**Given text**

Short case study: Collaborative study and knowledge sharing


Yorkshare can be used to host online tools to support collaborative working. Tutors can set up dedicated group spaces with tools such as blogs and wikis to facilitate group work so that students can collaborate on tasks, study activities and writing projects. They could use the tools to prepare for the delivery of face-to-face seminar presentations, generate assessed reports or develop revision materials to be shared by all study groups. Instructors and peers can also use comment facilities to offer feedback, suggestions and support.

Case Study Overviews

New Media and Society (Sociology)

**Dataset**
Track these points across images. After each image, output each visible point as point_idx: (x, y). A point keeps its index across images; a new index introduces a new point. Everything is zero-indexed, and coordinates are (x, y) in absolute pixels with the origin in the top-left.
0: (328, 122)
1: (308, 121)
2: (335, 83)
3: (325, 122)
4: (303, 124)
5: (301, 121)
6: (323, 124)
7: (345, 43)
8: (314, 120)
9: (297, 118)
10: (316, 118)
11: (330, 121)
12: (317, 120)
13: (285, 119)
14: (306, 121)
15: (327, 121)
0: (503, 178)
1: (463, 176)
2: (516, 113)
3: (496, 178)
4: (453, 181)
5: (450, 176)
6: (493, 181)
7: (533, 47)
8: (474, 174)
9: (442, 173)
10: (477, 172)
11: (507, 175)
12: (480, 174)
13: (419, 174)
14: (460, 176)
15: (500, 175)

--

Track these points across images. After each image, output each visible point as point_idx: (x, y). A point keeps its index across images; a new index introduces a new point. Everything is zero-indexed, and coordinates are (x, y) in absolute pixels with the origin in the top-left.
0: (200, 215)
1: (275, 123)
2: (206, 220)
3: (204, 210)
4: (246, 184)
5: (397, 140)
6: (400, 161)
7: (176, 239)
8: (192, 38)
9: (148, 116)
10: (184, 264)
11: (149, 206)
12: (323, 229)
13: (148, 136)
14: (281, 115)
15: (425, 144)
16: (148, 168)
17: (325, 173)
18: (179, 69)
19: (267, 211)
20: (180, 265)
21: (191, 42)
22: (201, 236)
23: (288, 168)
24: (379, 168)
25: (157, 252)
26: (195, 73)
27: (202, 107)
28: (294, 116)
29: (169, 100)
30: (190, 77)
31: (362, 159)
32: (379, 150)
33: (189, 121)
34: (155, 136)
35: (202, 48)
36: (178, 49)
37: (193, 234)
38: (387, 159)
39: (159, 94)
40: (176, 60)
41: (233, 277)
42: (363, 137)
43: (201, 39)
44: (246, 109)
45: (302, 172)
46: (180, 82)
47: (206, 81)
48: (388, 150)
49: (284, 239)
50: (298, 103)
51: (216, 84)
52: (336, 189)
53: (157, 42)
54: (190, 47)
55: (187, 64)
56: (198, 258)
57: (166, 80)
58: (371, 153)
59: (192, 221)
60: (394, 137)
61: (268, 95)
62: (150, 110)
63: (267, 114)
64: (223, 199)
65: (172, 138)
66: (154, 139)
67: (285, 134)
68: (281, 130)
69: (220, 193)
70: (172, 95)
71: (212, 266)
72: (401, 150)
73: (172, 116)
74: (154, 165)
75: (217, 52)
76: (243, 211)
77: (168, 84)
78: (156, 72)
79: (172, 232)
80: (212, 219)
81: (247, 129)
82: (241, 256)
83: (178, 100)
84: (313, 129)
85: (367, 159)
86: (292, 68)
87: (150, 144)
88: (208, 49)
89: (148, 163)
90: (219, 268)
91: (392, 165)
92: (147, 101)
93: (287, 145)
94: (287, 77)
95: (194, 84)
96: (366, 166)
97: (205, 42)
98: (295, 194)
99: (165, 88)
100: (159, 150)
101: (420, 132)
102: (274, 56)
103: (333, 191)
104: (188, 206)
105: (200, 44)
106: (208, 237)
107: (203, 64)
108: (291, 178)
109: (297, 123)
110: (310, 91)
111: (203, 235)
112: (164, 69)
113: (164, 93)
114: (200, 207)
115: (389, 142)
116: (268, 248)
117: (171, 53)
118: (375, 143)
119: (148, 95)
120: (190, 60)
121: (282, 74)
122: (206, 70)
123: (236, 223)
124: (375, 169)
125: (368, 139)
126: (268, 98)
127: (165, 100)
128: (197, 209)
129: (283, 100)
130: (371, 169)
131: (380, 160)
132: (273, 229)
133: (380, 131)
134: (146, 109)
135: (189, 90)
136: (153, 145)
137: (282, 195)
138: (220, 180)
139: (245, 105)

**Work to complete**
1. Please translate this sentence from the case study on collaborative study into Spanish: "Yorkshare can be used to host online tools to support collaborative working."
2. Continue the case study on collaborative study and knowledge sharing from its final heading, "New Media and Society (Sociology)".

**Answers given**
1. Yorkshare puede utilizarse para alojar herramientas en línea que apoyen el trabajo colaborativo.

2.
Students were allocated to workshop groups and worked together in wikis to prepare presentations to deliver to the rest of the class. Peers from other groups used the comments feature on the main wiki page for each group to give feedback after the face-to-face workshop. As well as the wikis, a course blog was created to be a reflective journal for the class. It enabled each student to create multiple journal entries which were visible to all. Students could include web links within an entry to point to interesting articles, websites etc. On each entry there was a comment space, to encourage students to discuss the ‘new media’ themes presented in the blog entry. The cohort also collaborated in a whole group wiki to create a glossary of new media terms. The wiki was named ‘Mediapedia’ (in reference to Wikipedia). Students were able to select a concept and then create a web page definition, which they linked to the concept on the main page. This became a student-created just-in-time support site.

The virtual presence of the instructor within the module site was a motivating factor for students to participate online, and a key factor in the early stages of the blended module in encouraging students to use new tools and engage with the VLE.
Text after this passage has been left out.